Most commands have arguments for controlling their output. The most common is -v (--verbose) to enable verbose, but chown also has a -c (–changes) argument to instruct chown to only report when a change is made. Chown still reports other things, such as when an operation is not permitted.

The argument -f (–silent, –quiet) is used to suppress most error messages. I will use -f and the -c in the next section so that only actual changes are shown.

Preserve root

The root (/) of the Linux filesystem should be treated with great respect. If a mistake is made at this level, the consequences could leave a system completely useless. Particularly when you are running a recursive command that makes any kind of change or worse: deletions. The chown command has an argument that can be used to protect and preserve the root. The argument is –preserve-root. If this argument is used with a recursive chown command on the root, nothing is done and a message appears instead.

$ chown -cfR --preserve-root alan /
chown: it is dangerous to operate recursively on '/'
chown: use --no-preserve-root to override this failsafe

The option has no effect when not used in conjunction with –recursive. However, if the command is run by the root user, the permissions of the / itself will be changed, but not of other files or directories within.

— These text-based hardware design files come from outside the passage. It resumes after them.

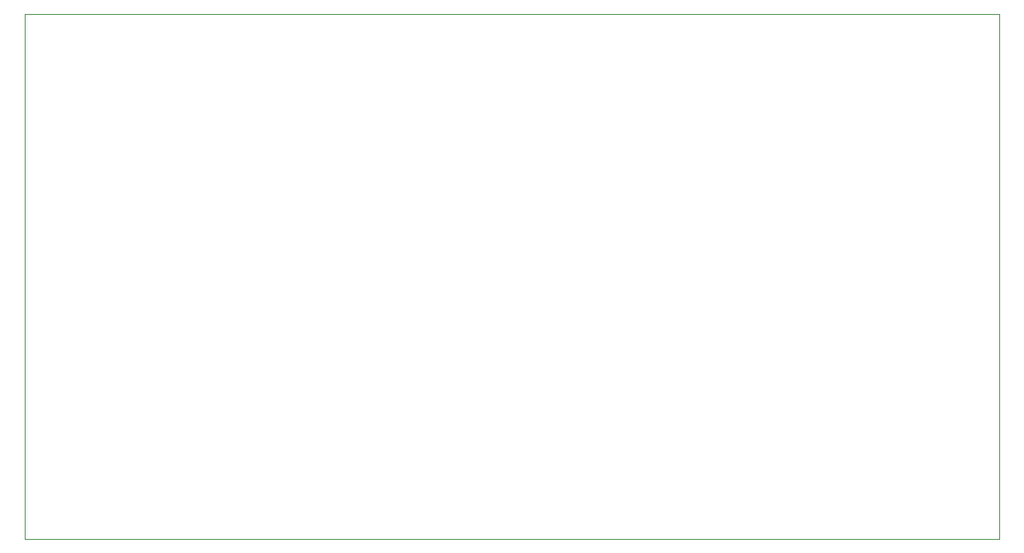
<source format=gm1>
G04 #@! TF.GenerationSoftware,KiCad,Pcbnew,(5.1.2)-1*
G04 #@! TF.CreationDate,2019-06-30T13:56:13+03:00*
G04 #@! TF.ProjectId,rpizero-lowpower,7270697a-6572-46f2-9d6c-6f77706f7765,0.1.0*
G04 #@! TF.SameCoordinates,Original*
G04 #@! TF.FileFunction,Profile,NP*
%FSLAX46Y46*%
G04 Gerber Fmt 4.6, Leading zero omitted, Abs format (unit mm)*
G04 Created by KiCad (PCBNEW (5.1.2)-1) date 2019-06-30 13:56:13*
%MOMM*%
%LPD*%
G04 APERTURE LIST*
%ADD10C,0.100000*%
G04 APERTURE END LIST*
D10*
X65678000Y-117980000D02*
X65678000Y-63980000D01*
X165678000Y-117980000D02*
X65678000Y-117980000D01*
X165678000Y-63980000D02*
X165678000Y-117980000D01*
X65678000Y-63980000D02*
X165678000Y-63980000D01*
M02*

</source>
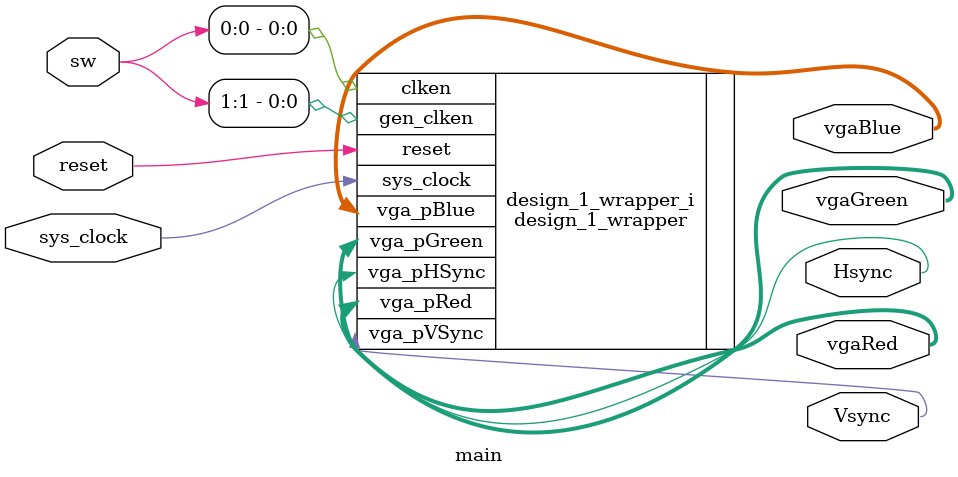
<source format=v>
`timescale 1ns / 1ps


module main (
    input wire reset,
    input wire sys_clock,
    input wire [1:0] sw,
    output wire [3:0] vgaBlue, vgaGreen, vgaRed,
    output wire Hsync,
    output wire Vsync
    );
    
  design_1_wrapper design_1_wrapper_i
         (.reset(reset),
          .sys_clock(sys_clock),
            .clken(sw[0]),
            .gen_clken(sw[1]),
          
          .vga_pRed(vgaRed),
          .vga_pBlue(vgaBlue),
          .vga_pGreen(vgaGreen),
          .vga_pHSync(Hsync),
          .vga_pVSync(Vsync)
   );
    

endmodule

</source>
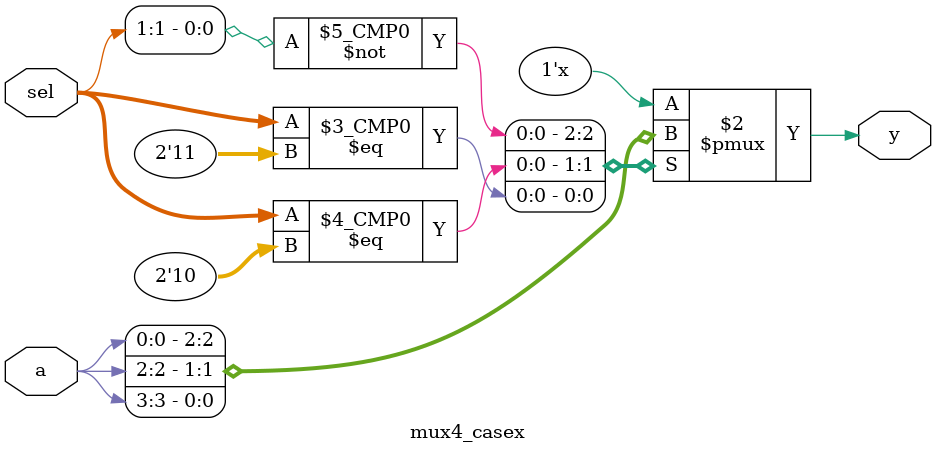
<source format=v>

module mux4_casex(
  input [3:0] a,
  input [1:0] sel,
  output reg y);

  always@(*)begin
    casex(sel)
      2'b0x: y = a[0];   
      2'b10: y = a[2];
      2'b11: y = a[3];
      default: y = 1'b0;
    endcase
  end
endmodule


</source>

$ chown -c --preserve-root alan /
chown: changing ownership of '/': Operation not permitted
[root@localhost /]# chown -c --preserve-root alan /
changed ownership of '/' from root to alan

Ownership is security

File and directory ownership is part of good information security, so it’s important to occasionally check and maintain file ownership to prevent unwanted access. The chown command is one of the most common and important in the set of Linux security commands.